▶ [Problem statement]: Could you return only the lines that run from the line with "icatement les amandes effilées." through the final line of the data, exactly as they stand?
Study material Start Marker
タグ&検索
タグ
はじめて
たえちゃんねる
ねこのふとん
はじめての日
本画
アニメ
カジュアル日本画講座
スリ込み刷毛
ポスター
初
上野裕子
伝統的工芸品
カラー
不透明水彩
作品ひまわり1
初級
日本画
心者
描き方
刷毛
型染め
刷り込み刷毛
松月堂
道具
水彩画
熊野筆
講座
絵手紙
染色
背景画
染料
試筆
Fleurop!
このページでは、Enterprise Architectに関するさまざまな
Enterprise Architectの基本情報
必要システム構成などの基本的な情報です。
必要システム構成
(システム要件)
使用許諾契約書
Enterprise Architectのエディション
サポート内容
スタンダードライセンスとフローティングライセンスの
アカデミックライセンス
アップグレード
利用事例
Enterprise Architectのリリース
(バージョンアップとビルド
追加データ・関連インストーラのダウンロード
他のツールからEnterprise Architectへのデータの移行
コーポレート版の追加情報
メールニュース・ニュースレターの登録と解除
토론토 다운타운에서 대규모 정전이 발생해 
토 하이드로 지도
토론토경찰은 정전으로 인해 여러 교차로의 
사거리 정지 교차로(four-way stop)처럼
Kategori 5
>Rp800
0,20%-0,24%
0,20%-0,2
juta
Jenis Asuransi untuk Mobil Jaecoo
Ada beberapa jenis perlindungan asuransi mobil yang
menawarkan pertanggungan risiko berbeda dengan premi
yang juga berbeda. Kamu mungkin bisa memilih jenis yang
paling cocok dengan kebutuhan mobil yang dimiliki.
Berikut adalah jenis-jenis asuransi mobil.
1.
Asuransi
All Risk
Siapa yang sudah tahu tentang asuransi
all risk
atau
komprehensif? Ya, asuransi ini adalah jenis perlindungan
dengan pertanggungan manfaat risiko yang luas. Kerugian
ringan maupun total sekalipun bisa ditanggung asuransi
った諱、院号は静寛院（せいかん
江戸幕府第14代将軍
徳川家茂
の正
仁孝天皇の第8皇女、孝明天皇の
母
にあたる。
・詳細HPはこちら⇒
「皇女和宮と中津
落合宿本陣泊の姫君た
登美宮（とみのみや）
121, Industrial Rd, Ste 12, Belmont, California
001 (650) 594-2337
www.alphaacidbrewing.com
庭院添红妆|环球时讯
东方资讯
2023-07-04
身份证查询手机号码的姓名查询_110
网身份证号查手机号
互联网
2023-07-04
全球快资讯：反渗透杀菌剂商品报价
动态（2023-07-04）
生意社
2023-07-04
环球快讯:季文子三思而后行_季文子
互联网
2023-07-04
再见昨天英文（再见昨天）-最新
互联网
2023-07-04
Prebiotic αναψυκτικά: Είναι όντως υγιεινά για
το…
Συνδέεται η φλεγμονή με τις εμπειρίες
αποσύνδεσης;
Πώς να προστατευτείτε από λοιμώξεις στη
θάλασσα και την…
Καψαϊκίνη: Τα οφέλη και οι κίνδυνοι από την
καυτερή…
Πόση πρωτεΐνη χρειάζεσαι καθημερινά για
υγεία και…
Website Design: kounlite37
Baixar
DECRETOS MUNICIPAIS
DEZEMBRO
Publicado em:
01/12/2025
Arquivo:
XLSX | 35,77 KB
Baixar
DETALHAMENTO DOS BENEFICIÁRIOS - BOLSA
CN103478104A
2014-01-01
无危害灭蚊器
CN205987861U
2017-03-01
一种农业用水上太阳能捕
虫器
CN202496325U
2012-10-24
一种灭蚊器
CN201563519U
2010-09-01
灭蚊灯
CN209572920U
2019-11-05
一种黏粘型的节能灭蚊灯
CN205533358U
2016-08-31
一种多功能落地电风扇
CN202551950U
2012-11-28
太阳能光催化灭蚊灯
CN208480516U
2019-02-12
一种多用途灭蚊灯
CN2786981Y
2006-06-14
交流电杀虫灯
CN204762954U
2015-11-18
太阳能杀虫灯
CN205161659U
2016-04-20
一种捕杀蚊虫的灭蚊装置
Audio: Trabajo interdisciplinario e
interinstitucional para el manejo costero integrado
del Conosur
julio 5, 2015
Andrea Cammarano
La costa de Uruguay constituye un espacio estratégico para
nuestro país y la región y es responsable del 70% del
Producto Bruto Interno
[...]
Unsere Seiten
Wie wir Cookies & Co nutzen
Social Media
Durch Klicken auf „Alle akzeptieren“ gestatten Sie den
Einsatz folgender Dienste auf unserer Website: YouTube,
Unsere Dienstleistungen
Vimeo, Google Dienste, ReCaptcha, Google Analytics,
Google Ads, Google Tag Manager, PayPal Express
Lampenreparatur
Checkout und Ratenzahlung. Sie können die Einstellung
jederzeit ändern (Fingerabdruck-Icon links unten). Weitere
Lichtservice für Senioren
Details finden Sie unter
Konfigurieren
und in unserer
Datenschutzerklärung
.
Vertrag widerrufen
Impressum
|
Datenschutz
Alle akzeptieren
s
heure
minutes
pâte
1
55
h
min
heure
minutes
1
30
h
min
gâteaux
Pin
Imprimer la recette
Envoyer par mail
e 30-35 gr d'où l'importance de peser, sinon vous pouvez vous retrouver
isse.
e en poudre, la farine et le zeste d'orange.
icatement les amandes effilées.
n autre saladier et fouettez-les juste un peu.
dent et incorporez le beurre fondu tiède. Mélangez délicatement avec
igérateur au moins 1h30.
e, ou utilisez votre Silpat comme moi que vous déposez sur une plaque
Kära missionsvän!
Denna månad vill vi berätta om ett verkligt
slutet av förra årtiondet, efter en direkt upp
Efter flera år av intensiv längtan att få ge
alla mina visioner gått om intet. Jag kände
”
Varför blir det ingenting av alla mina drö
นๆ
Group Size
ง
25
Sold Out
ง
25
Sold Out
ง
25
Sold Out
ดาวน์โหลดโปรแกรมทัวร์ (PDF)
Study material End Marker
▶ [Result for this exercise]:
icatement les amandes effilées.
n autre saladier et fouettez-les juste un peu.
dent et incorporez le beurre fondu tiède. Mélangez délicatement avec
igérateur au moins 1h30.
e, ou utilisez votre Silpat comme moi que vous déposez sur une plaque
Kära missionsvän!
Denna månad vill vi berätta om ett verkligt
slutet av förra årtiondet, efter en direkt upp
Efter flera år av intensiv längtan att få ge
alla mina visioner gått om intet. Jag kände
”
Varför blir det ingenting av alla mina drö
นๆ
Group Size
ง
25
Sold Out
ง
25
Sold Out
ง
25
Sold Out
ดาวน์โหลดโปรแกรมทัวร์ (PDF)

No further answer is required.